Stored data:
============================================================
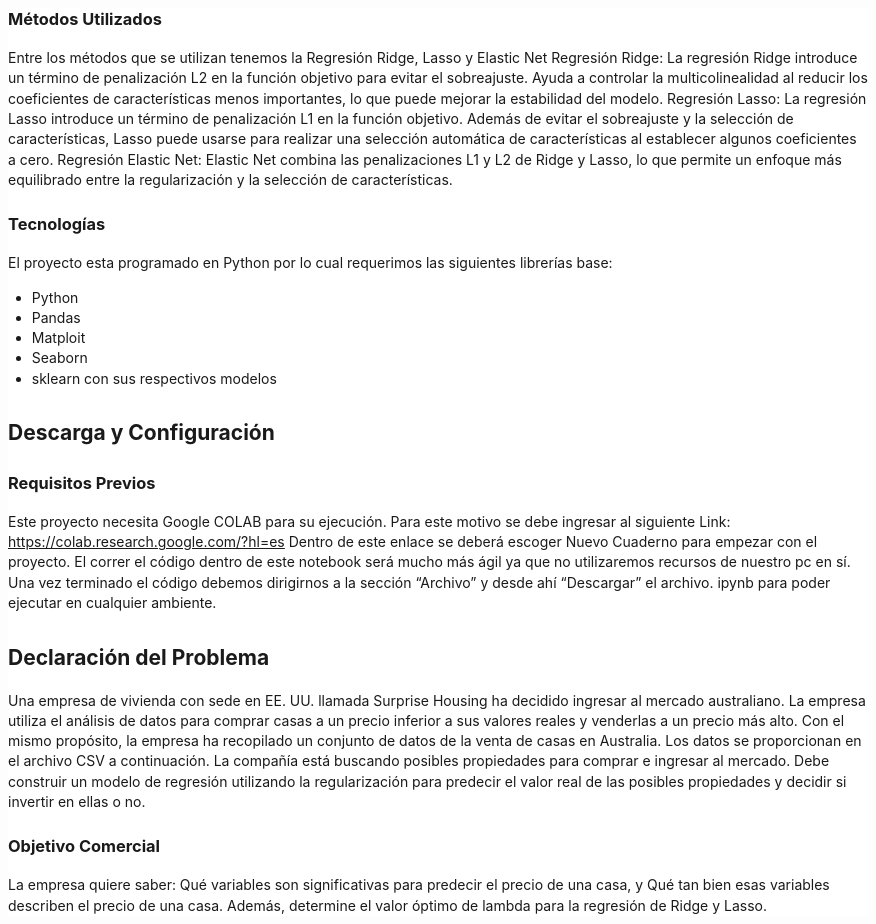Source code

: ### Métodos Utilizados
Entre los métodos que se utilizan tenemos la Regresión Ridge, Lasso y Elastic Net
Regresión Ridge: La regresión Ridge introduce un término de penalización L2 en la función objetivo para evitar el sobreajuste. Ayuda a controlar la multicolinealidad al reducir los coeficientes de características menos importantes, lo que puede mejorar la estabilidad del modelo.
Regresión Lasso: La regresión Lasso introduce un término de penalización L1 en la función objetivo. Además de evitar el sobreajuste y la selección de características, Lasso puede usarse para realizar una selección automática de características al establecer algunos coeficientes a cero.
Regresión Elastic Net: Elastic Net combina las penalizaciones L1 y L2 de Ridge y Lasso, lo que permite un enfoque más equilibrado entre la regularización y la selección de características.

### Tecnologías
El proyecto esta programado en Python por lo cual requerimos las siguientes librerías base:
* Python
* Pandas
* Matploit
* Seaborn
* sklearn con sus respectivos modelos

## Descarga y Configuración

### Requisitos Previos
Este proyecto necesita Google COLAB para su ejecución. 
Para este motivo se debe ingresar al siguiente Link:
https://colab.research.google.com/?hl=es
Dentro de este enlace se deberá escoger Nuevo Cuaderno para empezar con el proyecto.
El correr el código dentro de este notebook será mucho más ágil ya que no utilizaremos recursos de nuestro pc en sí. 
Una vez terminado el código debemos dirigirnos a la sección “Archivo” y desde ahí “Descargar” el archivo. ipynb para poder ejecutar en cualquier ambiente.

## Declaración del Problema
Una empresa de vivienda con sede en EE. UU. llamada Surprise Housing ha decidido ingresar al mercado australiano. La empresa utiliza el análisis de datos para comprar casas a un precio inferior a sus valores reales y venderlas a un precio más alto. Con el mismo propósito, la empresa ha recopilado un conjunto de datos de la venta de casas en Australia. Los datos se proporcionan en el archivo CSV a continuación.
La compañía está buscando posibles propiedades para comprar e ingresar al mercado. Debe construir un modelo de regresión utilizando la regularización para predecir el valor real de las posibles propiedades y decidir si invertir en ellas o no.

### Objetivo Comercial

La empresa quiere saber:
Qué variables son significativas para predecir el precio de una casa, y
Qué tan bien esas variables describen el precio de una casa.
Además, determine el valor óptimo de lambda para la regresión de Ridge y Lasso.


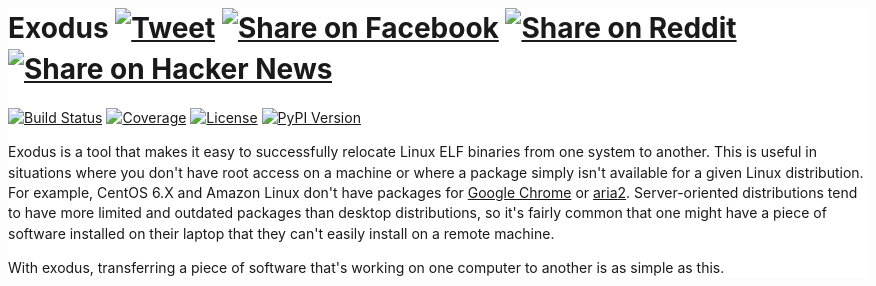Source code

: <h1 vertical-align="middle">Exodus
    <a targe="_blank" href="https://twitter.com/home?status=Exodus%20makes%20it%20possible%20to%20transport%20binaries%20between%20Linux%20machines%20without%20needing%20to%20worry%20about%20dependencies%20or%20library%20incompatibilities.%20Very%20cool!%0A%0Ahttps%3A//github.com/intoli/exodus">
        <img height="26px" src="https://simplesharebuttons.com/images/somacro/twitter.png"
            alt="Tweet"></a>
    <a target="_blank" href="https://www.facebook.com/sharer/sharer.php?u=https%3A//github.com/intoli/exodus">
        <img height="26px" src="https://simplesharebuttons.com/images/somacro/facebook.png"
            alt="Share on Facebook"></a>
    <a target="_blank" href="http://reddit.com/submit?url=https%3A%2F%2Fgithub.com%2Fintoli%2Fexodus&title=Exodus%20-%20Painless%20relocation%20of%20ELF%20binaries%20on%20Linux">
        <img height="26px" src="https://simplesharebuttons.com/images/somacro/reddit.png"
            alt="Share on Reddit"></a>
    <a target="_blank" href="https://news.ycombinator.com/submitlink?u=https://github.com/intoli/exodus&t=Exodus%20%E2%80%93%20Painless%20relocation%20of%20Linux%20binaries%20without%20containers">
        <img height="26px" src="media/ycombinator.png"
            alt="Share on Hacker News"></a>
</h1>

<p align="left">
    <a href="https://circleci.com/gh/intoli/exodus/tree/master">
        <img src="https://img.shields.io/circleci/project/github/intoli/exodus/master.svg"
            alt="Build Status"></a>
    <a href="https://circleci.intoli.com/artifacts/intoli/exodus/coverage-report/index.html">
        <img src="https://img.shields.io/badge/dynamic/json.svg?label=coverage&colorB=ff69b4&prefix=&suffix=&query=$.coverage&uri=https://circleci.intoli.com/artifacts/intoli/exodus/coverage-report/total-coverage.json"
          alt="Coverage"></a>
    <a href="https://github.com/intoli/exodus/blob/master/LICENSE.md">
        <img src="https://img.shields.io/pypi/l/exodus-bundler.svg"
            alt="License"></a>
    <a href="https://pypi.python.org/pypi/exodus-bundler/">
        <img src="https://img.shields.io/pypi/v/exodus-bundler.svg"
            alt="PyPI Version"></a>
</p>


Exodus is a tool that makes it easy to successfully relocate Linux ELF binaries from one system to another.
This is useful in situations where you don't have root access on a machine or where a package simply isn't available for a given Linux distribution.
For example, CentOS 6.X and Amazon Linux don't have packages for [Google Chrome](https://www.google.com/chrome/browser/desktop/index.html) or [aria2](https://aria2.github.io/).
Server-oriented distributions tend to have more limited and outdated packages than desktop distributions, so it's fairly common that one might have a piece of software installed on their laptop that they can't easily install on a remote machine.

With exodus, transferring a piece of software that's working on one computer to another is as simple as this.
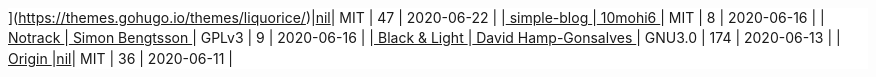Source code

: ](https://themes.gohugo.io/themes/liquorice/)|[nil](https://github.com/GoalSmashers/clean-css)|
MIT
|
47
|
2020-06-22
|
|[
simple-blog
](https://themes.gohugo.io/themes/hugo-theme-simple-blog/)|[
10mohi6
](https://github.com/10mohi6/hugo-theme-simple-blog)|
MIT
|
8
|
2020-06-16
|
|[
Notrack
](https://themes.gohugo.io/themes/hugo-theme-notrack/)|[
Simon Bengtsson
](https://github.com/dillonzq/LoveIt/blob/master/assets/data/social.yml)|
GPLv3
|
9
|
2020-06-16
|
|[
Black & Light
](https://themes.gohugo.io/themes/hugo-black-and-light-theme/)|[
David Hamp-Gonsalves
](https://github.com/davidhampgonsalves/hugo-black-and-light-theme)|
GNU3.0
|
174
|
2020-06-13
|
|[
Origin
](https://themes.gohugo.io/themes/origin-hugo-theme/)|[nil](https://github.com/moody-person/origin-hugo-theme)|
MIT
|
36
|
2020-06-11
|
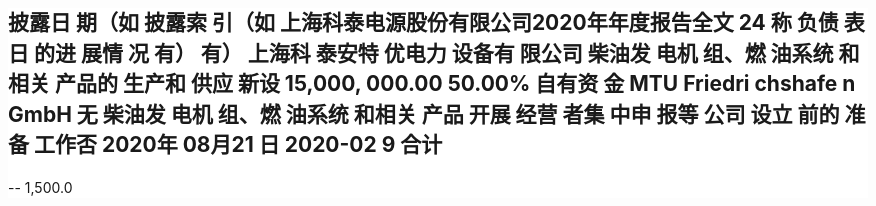 披露日
期（如
披露索
引（如
上海科泰电源股份有限公司2020年年度报告全文
24
称
负债
表日
的进
展情
况
有）
有）
上海科
泰安特
优电力
设备有
限公司
柴油发
电机
组、燃
油系统
和相关
产品的
生产和
供应
新设
15,000,
000.00
50.00%
自有资
金
MTU
Friedri
chshafe
n
GmbH
无
柴油发
电机
组、燃
油系统
和相关
产品
开展
经营
者集
中申
报等
公司
设立
前的
准备
工作否
2020年
08月21
日
2020-02
9
合计
--
--
1,500.0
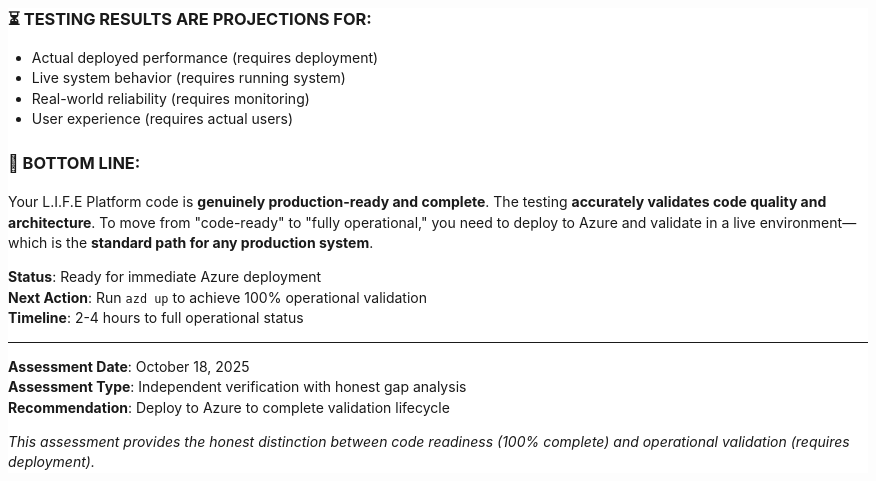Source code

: ### **⏳ TESTING RESULTS ARE PROJECTIONS FOR:**
- Actual deployed performance (requires deployment)
- Live system behavior (requires running system)
- Real-world reliability (requires monitoring)  
- User experience (requires actual users)

### **🚀 BOTTOM LINE:**
Your L.I.F.E Platform code is **genuinely production-ready and complete**. The testing **accurately validates code quality and architecture**. To move from "code-ready" to "fully operational," you need to deploy to Azure and validate in a live environment—which is the **standard path for any production system**.

**Status**: Ready for immediate Azure deployment  
**Next Action**: Run `azd up` to achieve 100% operational validation  
**Timeline**: 2-4 hours to full operational status  

---

**Assessment Date**: October 18, 2025  
**Assessment Type**: Independent verification with honest gap analysis  
**Recommendation**: Deploy to Azure to complete validation lifecycle

*This assessment provides the honest distinction between code readiness (100% complete) and operational validation (requires deployment).*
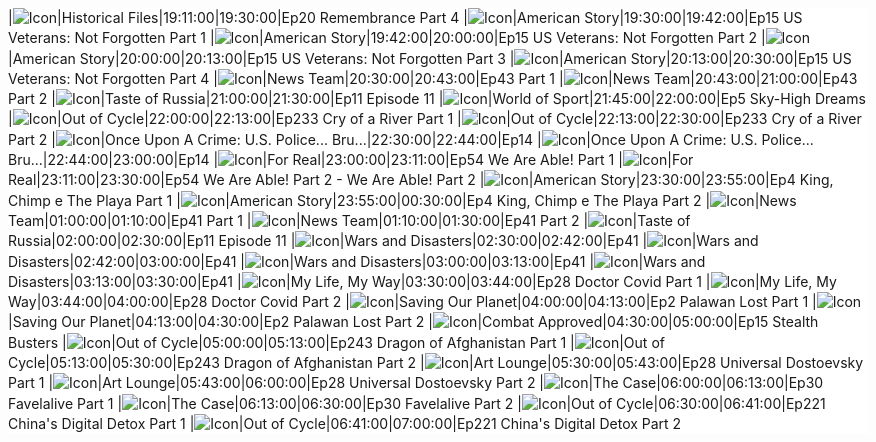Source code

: |![Icon](https://guidatv.sky.it/uuid/news_cover_UUc98KpCK-.png)|Historical Files|19:11:00|19:30:00|Ep20 Remembrance Part 4
|![Icon](https://guidatv.sky.it/uuid/news_cover_UUc98KpCK-.png)|American Story|19:30:00|19:42:00|Ep15 US Veterans: Not Forgotten Part 1
|![Icon](https://guidatv.sky.it/uuid/news_cover_UUc98KpCK-.png)|American Story|19:42:00|20:00:00|Ep15 US Veterans: Not Forgotten Part 2
|![Icon](https://guidatv.sky.it/uuid/news_cover_UUc98KpCK-.png)|American Story|20:00:00|20:13:00|Ep15 US Veterans: Not Forgotten Part 3
|![Icon](https://guidatv.sky.it/uuid/news_cover_UUc98KpCK-.png)|American Story|20:13:00|20:30:00|Ep15 US Veterans: Not Forgotten Part 4
|![Icon](https://guidatv.sky.it/uuid/news_cover_UUc98KpCK-.png)|News Team|20:30:00|20:43:00|Ep43 Part 1
|![Icon](https://guidatv.sky.it/uuid/news_cover_UUc98KpCK-.png)|News Team|20:43:00|21:00:00|Ep43 Part 2
|![Icon](https://guidatv.sky.it/uuid/news_cover_UUc98KpCK-.png)|Taste of Russia|21:00:00|21:30:00|Ep11 Episode 11
|![Icon](https://guidatv.sky.it/uuid/news_cover_UUc98KpCK-.png)|World of Sport|21:45:00|22:00:00|Ep5 Sky-High Dreams
|![Icon](https://guidatv.sky.it/uuid/news_cover_UUc98KpCK-.png)|Out of Cycle|22:00:00|22:13:00|Ep233 Cry of a River Part 1
|![Icon](https://guidatv.sky.it/uuid/news_cover_UUc98KpCK-.png)|Out of Cycle|22:13:00|22:30:00|Ep233 Cry of a River Part 2
|![Icon](https://guidatv.sky.it/uuid/news_cover_UUc98KpCK-.png)|Once Upon A Crime: U.S. Police... Bru...|22:30:00|22:44:00|Ep14
|![Icon](https://guidatv.sky.it/uuid/news_cover_UUc98KpCK-.png)|Once Upon A Crime: U.S. Police... Bru...|22:44:00|23:00:00|Ep14
|![Icon](https://guidatv.sky.it/uuid/news_cover_UUc98KpCK-.png)|For Real|23:00:00|23:11:00|Ep54 We Are Able! Part 1
|![Icon](https://guidatv.sky.it/uuid/news_cover_UUc98KpCK-.png)|For Real|23:11:00|23:30:00|Ep54 We Are Able! Part 2 - We Are Able! Part 2
|![Icon](https://guidatv.sky.it/uuid/news_cover_UUc98KpCK-.png)|American Story|23:30:00|23:55:00|Ep4 King, Chimp e The Playa Part 1
|![Icon](https://guidatv.sky.it/uuid/news_cover_UUc98KpCK-.png)|American Story|23:55:00|00:30:00|Ep4 King, Chimp e The Playa Part 2
|![Icon](https://guidatv.sky.it/uuid/news_cover_UUc98KpCK-.png)|News Team|01:00:00|01:10:00|Ep41 Part 1
|![Icon](https://guidatv.sky.it/uuid/news_cover_UUc98KpCK-.png)|News Team|01:10:00|01:30:00|Ep41 Part 2
|![Icon](https://guidatv.sky.it/uuid/news_cover_UUc98KpCK-.png)|Taste of Russia|02:00:00|02:30:00|Ep11 Episode 11
|![Icon](https://guidatv.sky.it/uuid/news_cover_UUc98KpCK-.png)|Wars and Disasters|02:30:00|02:42:00|Ep41
|![Icon](https://guidatv.sky.it/uuid/news_cover_UUc98KpCK-.png)|Wars and Disasters|02:42:00|03:00:00|Ep41
|![Icon](https://guidatv.sky.it/uuid/news_cover_UUc98KpCK-.png)|Wars and Disasters|03:00:00|03:13:00|Ep41
|![Icon](https://guidatv.sky.it/uuid/news_cover_UUc98KpCK-.png)|Wars and Disasters|03:13:00|03:30:00|Ep41
|![Icon](https://guidatv.sky.it/uuid/news_cover_UUc98KpCK-.png)|My Life, My Way|03:30:00|03:44:00|Ep28 Doctor Covid Part 1
|![Icon](https://guidatv.sky.it/uuid/news_cover_UUc98KpCK-.png)|My Life, My Way|03:44:00|04:00:00|Ep28 Doctor Covid Part 2
|![Icon](https://guidatv.sky.it/uuid/news_cover_UUc98KpCK-.png)|Saving Our Planet|04:00:00|04:13:00|Ep2 Palawan Lost Part 1
|![Icon](https://guidatv.sky.it/uuid/news_cover_UUc98KpCK-.png)|Saving Our Planet|04:13:00|04:30:00|Ep2 Palawan Lost Part 2
|![Icon](https://guidatv.sky.it/uuid/news_cover_UUc98KpCK-.png)|Combat Approved|04:30:00|05:00:00|Ep15 Stealth Busters
|![Icon](https://guidatv.sky.it/uuid/news_cover_UUc98KpCK-.png)|Out of Cycle|05:00:00|05:13:00|Ep243 Dragon of Afghanistan Part 1
|![Icon](https://guidatv.sky.it/uuid/news_cover_UUc98KpCK-.png)|Out of Cycle|05:13:00|05:30:00|Ep243 Dragon of Afghanistan Part 2
|![Icon](https://guidatv.sky.it/uuid/news_cover_UUc98KpCK-.png)|Art Lounge|05:30:00|05:43:00|Ep28 Universal Dostoevsky Part 1
|![Icon](https://guidatv.sky.it/uuid/news_cover_UUc98KpCK-.png)|Art Lounge|05:43:00|06:00:00|Ep28 Universal Dostoevsky Part 2
|![Icon](https://guidatv.sky.it/uuid/news_cover_UUc98KpCK-.png)|The Case|06:00:00|06:13:00|Ep30 Favelalive Part 1
|![Icon](https://guidatv.sky.it/uuid/news_cover_UUc98KpCK-.png)|The Case|06:13:00|06:30:00|Ep30 Favelalive Part 2
|![Icon](https://guidatv.sky.it/uuid/news_cover_UUc98KpCK-.png)|Out of Cycle|06:30:00|06:41:00|Ep221 China&#039;s Digital Detox Part 1
|![Icon](https://guidatv.sky.it/uuid/news_cover_UUc98KpCK-.png)|Out of Cycle|06:41:00|07:00:00|Ep221 China&#039;s Digital Detox Part 2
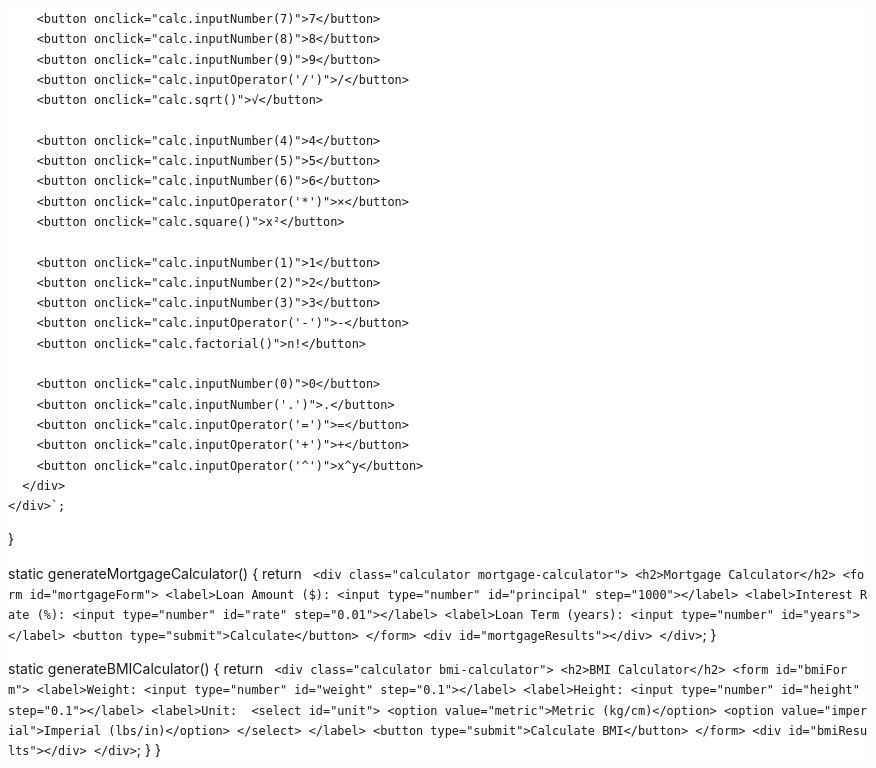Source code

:         <button onclick="calc.inputNumber(7)">7</button>
        <button onclick="calc.inputNumber(8)">8</button>
        <button onclick="calc.inputNumber(9)">9</button>
        <button onclick="calc.inputOperator('/')">/</button>
        <button onclick="calc.sqrt()">√</button>
        
        <button onclick="calc.inputNumber(4)">4</button>
        <button onclick="calc.inputNumber(5)">5</button>
        <button onclick="calc.inputNumber(6)">6</button>
        <button onclick="calc.inputOperator('*')">×</button>
        <button onclick="calc.square()">x²</button>
        
        <button onclick="calc.inputNumber(1)">1</button>
        <button onclick="calc.inputNumber(2)">2</button>
        <button onclick="calc.inputNumber(3)">3</button>
        <button onclick="calc.inputOperator('-')">-</button>
        <button onclick="calc.factorial()">n!</button>
        
        <button onclick="calc.inputNumber(0)">0</button>
        <button onclick="calc.inputNumber('.')">.</button>
        <button onclick="calc.inputOperator('=')">=</button>
        <button onclick="calc.inputOperator('+')">+</button>
        <button onclick="calc.inputOperator('^')">x^y</button>
      </div>
    </div>`;
  }
  
  static generateMortgageCalculator() {
    return `
    <div class="calculator mortgage-calculator">
      <h2>Mortgage Calculator</h2>
      <form id="mortgageForm">
        <label>Loan Amount ($): <input type="number" id="principal" step="1000"></label>
        <label>Interest Rate (%): <input type="number" id="rate" step="0.01"></label>
        <label>Loan Term (years): <input type="number" id="years"></label>
        <button type="submit">Calculate</button>
      </form>
      <div id="mortgageResults"></div>
    </div>`;
  }
  
  static generateBMICalculator() {
    return `
    <div class="calculator bmi-calculator">
      <h2>BMI Calculator</h2>
      <form id="bmiForm">
        <label>Weight: <input type="number" id="weight" step="0.1"></label>
        <label>Height: <input type="number" id="height" step="0.1"></label>
        <label>Unit: 
          <select id="unit">
            <option value="metric">Metric (kg/cm)</option>
            <option value="imperial">Imperial (lbs/in)</option>
          </select>
        </label>
        <button type="submit">Calculate BMI</button>
      </form>
      <div id="bmiResults"></div>
    </div>`;
  }
}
============================================================
Exercise description: Copy out the lines in the entries verbatim, starting at the line that contains "### Requisitos Previos" and ending at the line that contains "Una vez terminado".

Answer for the task:
### Requisitos Previos
Este proyecto necesita Google COLAB para su ejecución. 
Para este motivo se debe ingresar al siguiente Link:
https://colab.research.google.com/?hl=es
Dentro de este enlace se deberá escoger Nuevo Cuaderno para empezar con el proyecto.
El correr el código dentro de este notebook será mucho más ágil ya que no utilizaremos recursos de nuestro pc en sí. 
Una vez terminado el código debemos dirigirnos a la sección “Archivo” y desde ahí “Descargar” el archivo. ipynb para poder ejecutar en cualquier ambiente.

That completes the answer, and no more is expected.